August 14. 2000
my new apartment:
the living room
the stairs leading down to the front door
I had off from hell today to go to Philly to check out my new apartment. Our appointment was early, so I had to get up at the regular time I did for work. As a result, I was groggy and half-asleep throughout the hour and a half ride.
I've noticed that every city has its own particular smell. Philly has a very different smell than New York City, though I vastly prefer the smell of New York. I especially love the smell of the subways, though it isn't in any way pleasant. Maybe it's just the memories associated with the city and subways that makes me so fond of it.
My apartment is nice. And so huge. I know it's over 600 square feet, though I don't know the exact number. I just wandered around, marveling at all the space that was just mine. All mine. There's a living room, which is 20 by 13 feet, a bedroom, which is 13 by 10 feet, a very small bathroom with some lovely yellow tile, and a small kitchen with a fridge, stove and sink. There are two very large walk in closets, one in the living room and one in the bedroom, a small pantry in the kitchen, and one outside the bathroom.

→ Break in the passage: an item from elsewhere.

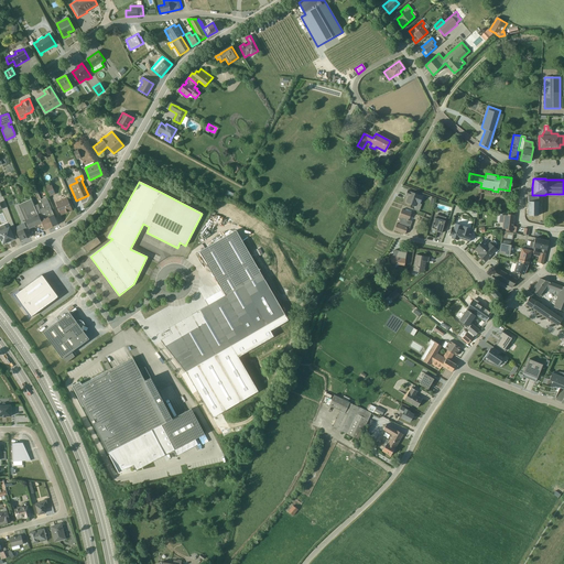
[(51,185),(51,184),(46,185),(46,187),(50,196),(55,194),(52,185),(51,185)]
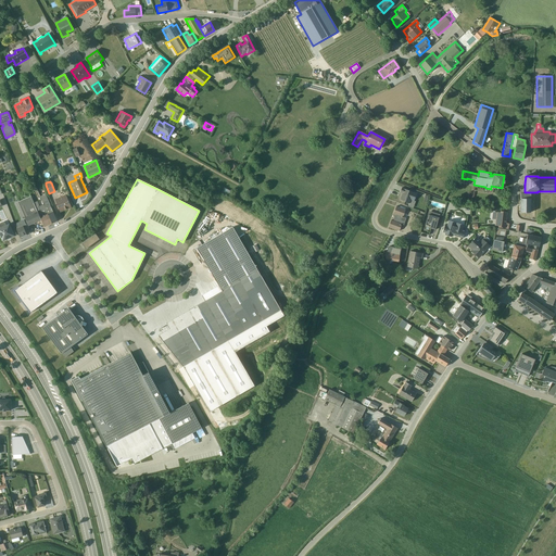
[(401,188),(400,192),(402,193),(400,200),(409,203),(411,200),(414,201),(416,193),(401,188)]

I'm on the second floor. The carpets are a light beige, the walls white.
I am absolutely in love.
The other bit of good news is that I interviewed for a job at the new Barnes and Noble up on 309 in Montgomeryville. It's about a 20 minute drive from where I'll live. I can't tell you how much I'm hoping for this job to pan out, because it's been my dream to work in a giant bookstore. Plus the hours are flexible, the starting pay is excellent, and the employee discounts are out of this world. 30% off books, 20% off music, and 50% on all food and coffee in the cafe. God Damn.

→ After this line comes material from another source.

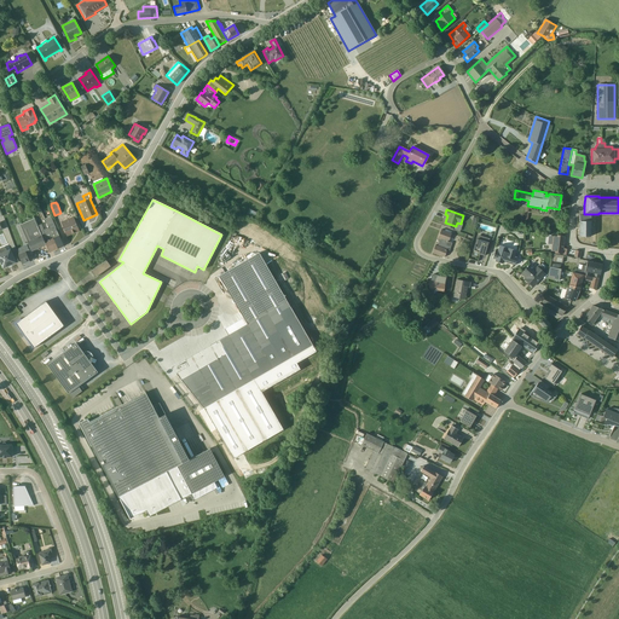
[(45,219),(48,227),(58,248),(64,246),(51,217),(45,219)]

I think the interview went well, though. The manager was a very nice woman, and I managed to not have any of those blank out moments that I've had at other interviews. You know, those moments where you've said all you wanted or had to say, the interviewer is clearly expecting something more, and you rack your brain and come up with nothing, trailing off into silence, or at best, repeat what you already said, sounding like an idiot. I've had lots of those. But I was smooth, I was slick, and I managed not to bash the job from hell I am currently holding.
So I'm looking forward to starting my new life and new school year in Philadelphia. Trying not to be too overwhelmed by the prospect of living alone. Trying not to be worried about money, or school, or _________, _________ and _________ (fill in the blank, the other ones I can't think of right now).